‘Krebs on Security’ recently published that hundreds of millions of Facebook users had their account passwords stored in plain text and searchable by thousands of Facebook employees, in some cases going back to 2012. Facebook issued an official statement, explaining how it protects user passwords by using a variety of signals to detect suspicious activity.
The problem with employees having access to these passwords goes well beyond the fear of a Facebook or a Twitter employee misusing this information. What are the chances that no Facebook engineer was phished during the period of time that these passwords were accessible? A list of hundreds of millions of passwords that Facebook users likely use for other accounts, is a goldmine for any attacker.
Protecting user passwords is extremely important for B2C companies, but is also a major issue for B2B companies. In many cases B2B companies hold keys or passwords that belong to their customers. A few examples include Content Delivery Networks that might hold customers’ private keys in order to authenticate as the customer, or companies like MuleSoft that hold API keys for their customers.
It’s the responsibility of these companies to ensure that their customers’ secrets are protected from internal employees, even if these employees have root access to the infrastructure. Similar to the Facebook case, if an employee account gets compromised or breached, an attacker gets access to all the customer keys or secrets, which is both a PR nightmare and a major breach of confidence that would be very costly to the business.
Historically, engineers or admins with root access to the infrastructure are able to gain access to sensitive information like passwords and keys. Companies try to reduce this risk but limiting access to the minimum and rotating root passwords frequently. However, none of these measures would stop a determined attacker.
Facebook, for example, in its statement mentioned that it protects user passwords by using a variety of signals to detect suspicious activity. While it’s important to do so, this does not prevent attackers from gaining access. It simply notifies Facebook that there was an issue after the fact.

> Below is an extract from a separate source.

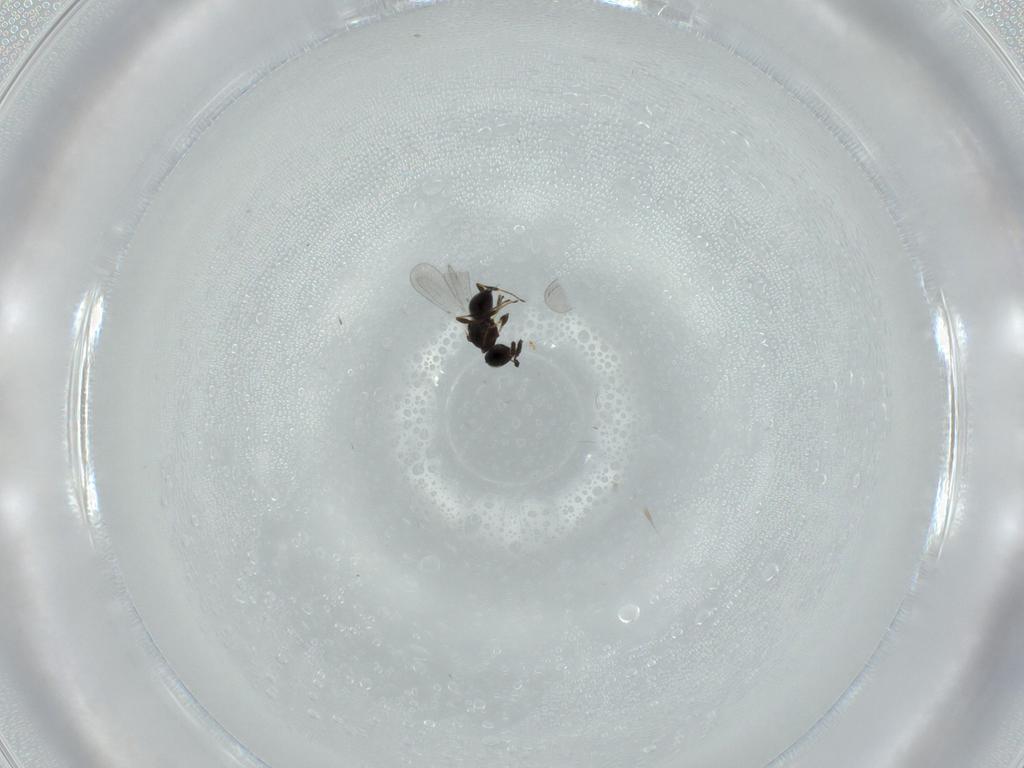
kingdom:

Building solutions that completely prevent insiders for getting access to customers’ secrets is extremely difficult and usually requires significant resources that could be placed elsewhere.
A much better approach would be to completely prevent access from insiders and admins to these secrets without having to change any of the applications built internally.
This can be achieved by coupling a software-based approach with a processor-based technology called Secure Enclaves. Modern processors from Intel®, AMD and others enable applications to secure sensitive data and processes in hardware-level encrypted memory partitions that are completely isolated from the rest of the system. This approach is so secure that not even users with root permissions can access this encrypted memory.
This means that users’ and customers’ passwords and keys are completely protected, and we can avoid New York Times headlines like this one, be protected from breaches, and be able to tell your customers or users that their secrets are safe.